Yuri Nikiforov, MD, PhD, Co-Leader
Linwah Yip, MD, Co-Leader
Uma Duvvuri, MD, PhD, Co-Leader
Well-differentiated thyroid cancer is increasing at an alarming rate. There has been a three-fold increase in incidence of thyroid cancer in the past three decades. However, the mortality for these patients has remained very low (estimated to be ~2%). Therefore, performing a thyroidectomy for all patients with that thyroid cancer may not be necessary. This project addresses two major issues relevant to the thyroid cancer detection and management. Firstly, we will use next generation sequencing (NGS) to develop and validate a molecular test that can more accurately distinguish between thyroid cancer and benign nodules in patients with needle biopsy results that are indeterminate. This molecular test analyzes the expression and/or mutation of 62 individual genes and builds on our previous experience using a smaller panel of genes to diagnose thyroid cancer. In the second Aim, we will evaluate the ability of our molecular testing to differentiate low-risk thyroid cancers from more aggressive (high-risk) thyroid cancers. In order to accomplish this goal, we will first interrogate tissue samples obtained from patients who have undergone surgery for thyroid cancer, and then experience disease recurrence or distant metastases. Simultaneously, we will initiate a clinical trial to observe patients with small thyroid cancers. Patients with small cancers will undergo upfront molecular testing and then will be observed. A molecular profile of high-risk disease will be determined by the tumors from patients who progress during the observation period. This information will then be used to inform the second phase of the trial, which will use the molecular signature to separate patients into high-risk and low-risk disease for surgery or observation, respectively.

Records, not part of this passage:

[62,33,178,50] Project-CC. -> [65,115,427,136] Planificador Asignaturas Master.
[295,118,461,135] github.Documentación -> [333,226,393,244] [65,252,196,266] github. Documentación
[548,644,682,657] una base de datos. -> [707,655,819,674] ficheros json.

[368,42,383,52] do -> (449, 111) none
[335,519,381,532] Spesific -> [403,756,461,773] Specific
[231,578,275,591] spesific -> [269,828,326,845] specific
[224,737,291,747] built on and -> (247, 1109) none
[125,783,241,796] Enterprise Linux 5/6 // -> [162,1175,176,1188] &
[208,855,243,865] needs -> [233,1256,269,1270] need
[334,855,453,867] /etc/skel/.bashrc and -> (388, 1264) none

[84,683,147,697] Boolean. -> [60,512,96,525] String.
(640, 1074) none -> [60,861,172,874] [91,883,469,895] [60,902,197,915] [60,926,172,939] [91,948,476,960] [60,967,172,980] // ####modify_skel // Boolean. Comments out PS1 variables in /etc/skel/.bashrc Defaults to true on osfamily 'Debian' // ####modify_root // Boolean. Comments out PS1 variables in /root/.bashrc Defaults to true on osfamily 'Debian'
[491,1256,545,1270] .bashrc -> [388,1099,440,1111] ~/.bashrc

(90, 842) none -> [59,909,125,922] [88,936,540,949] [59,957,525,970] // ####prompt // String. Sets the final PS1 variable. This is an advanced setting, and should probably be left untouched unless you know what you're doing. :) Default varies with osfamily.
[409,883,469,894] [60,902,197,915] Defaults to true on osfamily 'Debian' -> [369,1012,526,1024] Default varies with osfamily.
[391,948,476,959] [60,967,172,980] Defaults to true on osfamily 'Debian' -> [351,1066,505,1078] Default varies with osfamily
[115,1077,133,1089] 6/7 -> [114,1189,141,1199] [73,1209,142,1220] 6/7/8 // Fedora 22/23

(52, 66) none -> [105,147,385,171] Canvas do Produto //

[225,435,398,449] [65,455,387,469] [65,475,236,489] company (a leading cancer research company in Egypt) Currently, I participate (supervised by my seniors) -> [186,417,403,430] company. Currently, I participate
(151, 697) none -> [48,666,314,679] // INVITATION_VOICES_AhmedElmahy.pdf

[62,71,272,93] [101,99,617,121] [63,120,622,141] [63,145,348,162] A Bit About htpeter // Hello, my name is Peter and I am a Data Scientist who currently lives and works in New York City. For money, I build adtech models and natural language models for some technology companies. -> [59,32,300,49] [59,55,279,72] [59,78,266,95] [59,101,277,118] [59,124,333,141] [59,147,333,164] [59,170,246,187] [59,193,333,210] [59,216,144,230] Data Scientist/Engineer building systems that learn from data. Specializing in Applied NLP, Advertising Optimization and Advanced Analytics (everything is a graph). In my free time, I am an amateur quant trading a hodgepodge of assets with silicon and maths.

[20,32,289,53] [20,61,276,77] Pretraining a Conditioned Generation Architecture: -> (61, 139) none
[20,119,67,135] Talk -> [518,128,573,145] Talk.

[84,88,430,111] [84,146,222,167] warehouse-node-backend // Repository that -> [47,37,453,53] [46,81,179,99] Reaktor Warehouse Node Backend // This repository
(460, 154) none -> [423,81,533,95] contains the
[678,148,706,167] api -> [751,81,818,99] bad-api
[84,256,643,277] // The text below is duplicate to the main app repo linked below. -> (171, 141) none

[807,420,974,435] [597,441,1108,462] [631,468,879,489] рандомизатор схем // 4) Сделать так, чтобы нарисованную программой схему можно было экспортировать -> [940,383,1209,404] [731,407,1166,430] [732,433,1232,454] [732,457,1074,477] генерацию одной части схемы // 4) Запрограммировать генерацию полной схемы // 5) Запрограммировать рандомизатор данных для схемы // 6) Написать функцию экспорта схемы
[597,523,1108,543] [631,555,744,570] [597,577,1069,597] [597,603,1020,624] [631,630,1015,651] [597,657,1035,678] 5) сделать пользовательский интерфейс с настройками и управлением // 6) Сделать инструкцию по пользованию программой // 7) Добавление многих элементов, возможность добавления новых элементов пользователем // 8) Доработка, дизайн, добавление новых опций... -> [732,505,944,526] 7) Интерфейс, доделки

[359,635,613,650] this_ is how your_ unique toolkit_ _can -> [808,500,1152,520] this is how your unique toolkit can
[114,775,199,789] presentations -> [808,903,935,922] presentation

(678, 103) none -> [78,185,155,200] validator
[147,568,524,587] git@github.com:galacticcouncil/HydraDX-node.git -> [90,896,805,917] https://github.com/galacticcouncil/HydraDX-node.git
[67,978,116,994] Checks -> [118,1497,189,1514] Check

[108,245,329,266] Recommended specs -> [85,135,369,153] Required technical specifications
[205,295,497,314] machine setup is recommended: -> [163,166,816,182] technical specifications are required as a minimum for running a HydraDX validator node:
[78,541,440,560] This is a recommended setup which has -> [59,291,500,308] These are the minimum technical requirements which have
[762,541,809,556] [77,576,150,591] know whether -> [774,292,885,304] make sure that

Aim 1: To test the hypothesis that the NGS-based panel of mutational markers can reliably diagnose cancer in thyroid nodules. This Aim seeks to develop and validate a novel molecular analytic test that can accurately predict which thyroid nodules are malignant versus benign. We will develop the molecular test at the University of Pittsburgh and then validate the utility of this test in eight other academic centers.
Aim 2: To test the hypothesis that high-risk and low-risk differentiated thyroid cancers have distinct mutational profiles that can be detected in fine needle aspirate (FNA) samples and utilized to guide patient management. This Aim consists of two parts. The first sub-aim seeks to use molecular testing to characterize tissues derived from patients with aggressive disease (experience recurrence of cancer or develop metastases). The second sub-aim extends these data to develop and implement a prospective clinical trial that provides patients with small cancers to have observation instead of surgery. The data from this trial will validate that molecular testing can be used to stratify thyroid cancers into a low-risk subtype.